There is already widespread opposition to developing fully autonomous weapons. These weapons would select and fire on targets without meaningful human control. Even those who believe that one day these “killer robots” could do better minimizing civilian casualties than humans – itself a highly controversial proposition – might recoil at leaving the ultimate decision to unaccountable algorithms. Try explaining to victims of a machine-learning massacre that this was a product design problem, not a war crime.

Another problem is the political reflex of demanding that the tech wizards of social media “fix” problems like fake news or hate speech. Corporations regulate for clicks and cash, not the subtle balance between promoting free expression in democratic societies and protecting the rights of others. They will use algorithms, not well-trained jurists, to determine our rights, and even if they could explain how their tools make decisions, they would be loath to expose proprietary secrets.

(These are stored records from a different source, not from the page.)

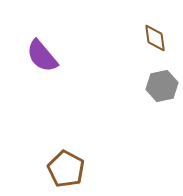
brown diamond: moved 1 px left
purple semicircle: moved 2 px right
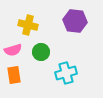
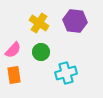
yellow cross: moved 11 px right, 2 px up; rotated 18 degrees clockwise
pink semicircle: rotated 30 degrees counterclockwise
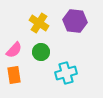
pink semicircle: moved 1 px right
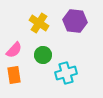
green circle: moved 2 px right, 3 px down
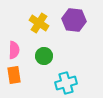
purple hexagon: moved 1 px left, 1 px up
pink semicircle: rotated 42 degrees counterclockwise
green circle: moved 1 px right, 1 px down
cyan cross: moved 10 px down
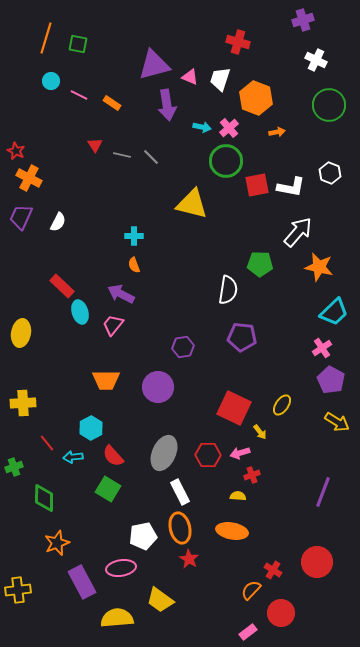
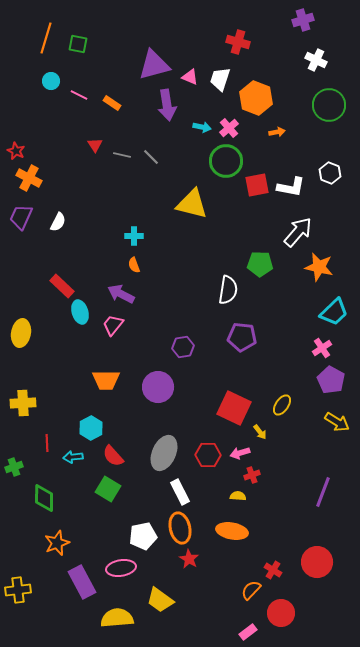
red line at (47, 443): rotated 36 degrees clockwise
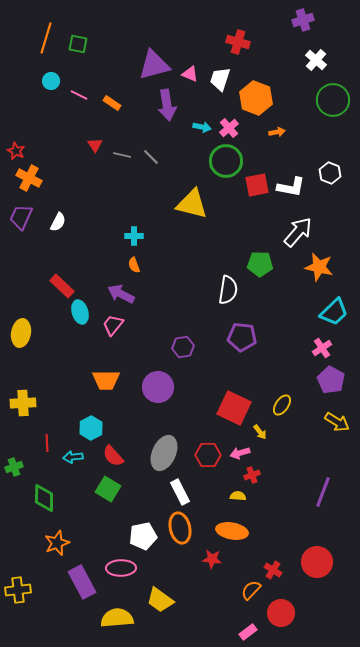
white cross at (316, 60): rotated 15 degrees clockwise
pink triangle at (190, 77): moved 3 px up
green circle at (329, 105): moved 4 px right, 5 px up
red star at (189, 559): moved 23 px right; rotated 24 degrees counterclockwise
pink ellipse at (121, 568): rotated 8 degrees clockwise
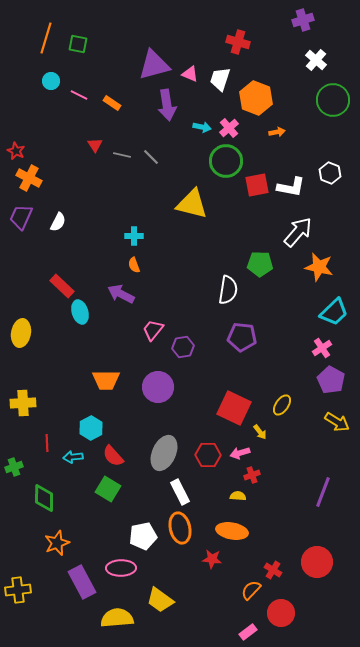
pink trapezoid at (113, 325): moved 40 px right, 5 px down
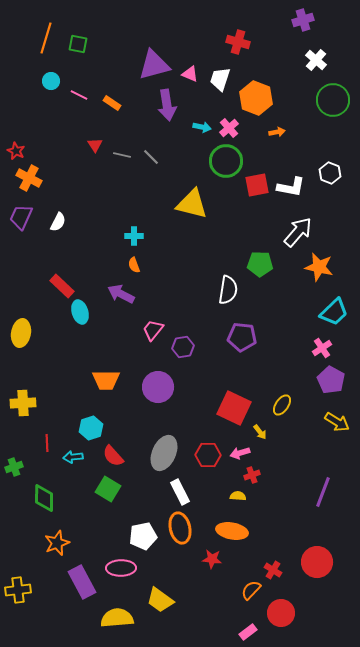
cyan hexagon at (91, 428): rotated 10 degrees clockwise
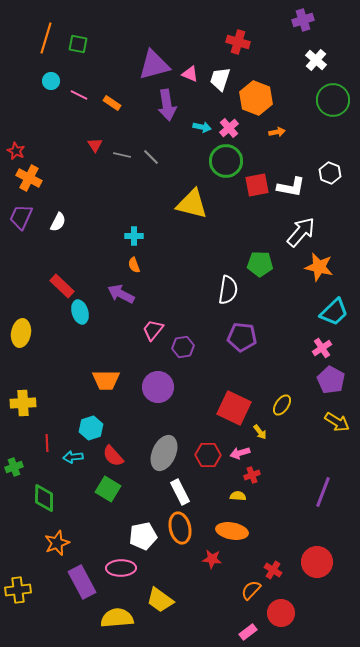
white arrow at (298, 232): moved 3 px right
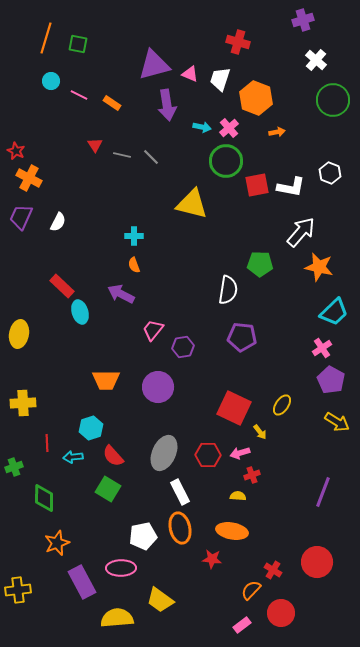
yellow ellipse at (21, 333): moved 2 px left, 1 px down
pink rectangle at (248, 632): moved 6 px left, 7 px up
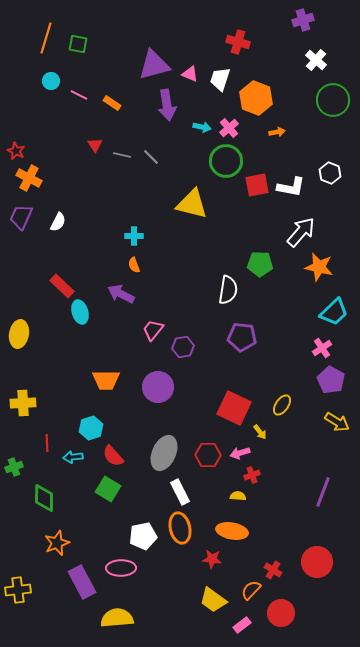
yellow trapezoid at (160, 600): moved 53 px right
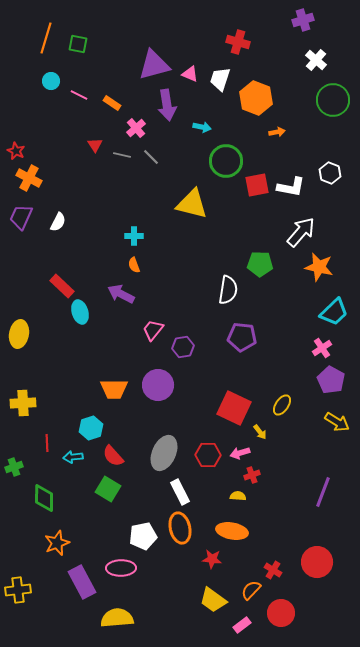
pink cross at (229, 128): moved 93 px left
orange trapezoid at (106, 380): moved 8 px right, 9 px down
purple circle at (158, 387): moved 2 px up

Transparency may mitigate some problems of bias—if we could test the algorithm, or audit the data it learns from, corrections might be possible. Data comes with our world’s prejudice, poverty and unfairness baked in.Biased or incomplete data can reinforce discriminatory decision-making, as has been evident in tools that purport to predict crime, recidivism, or credit-worthiness.

But transparency, even where achievable, can’t solve all problems. The sentencing decisions of a well-trained algorithm may be more “rational” than those of a hungry, angry, or prejudiced judge.Yet it offends human dignity to absolve the judge from responsibility for depriving another of liberty for years. The act of truly hearing an accused, and engaging compassion, empathy, and one’s lived human experience are as essential as calculation of risk to producing fair judgment, and upholding human dignity. Sometimes the solutions to human error require improving human judgment and responsibility, not encouraging its abdication or atrophy.

Machine learning tools, like any technology, are a means, not an end. Where they are put to good purpose, they can advance accountability and rights.We should insist these tools be always under human control, and applied only where they will enhance human rights, remedies for violations, and human responsibility. That’s a policy choice, and one our coming Robot Masters cannot make.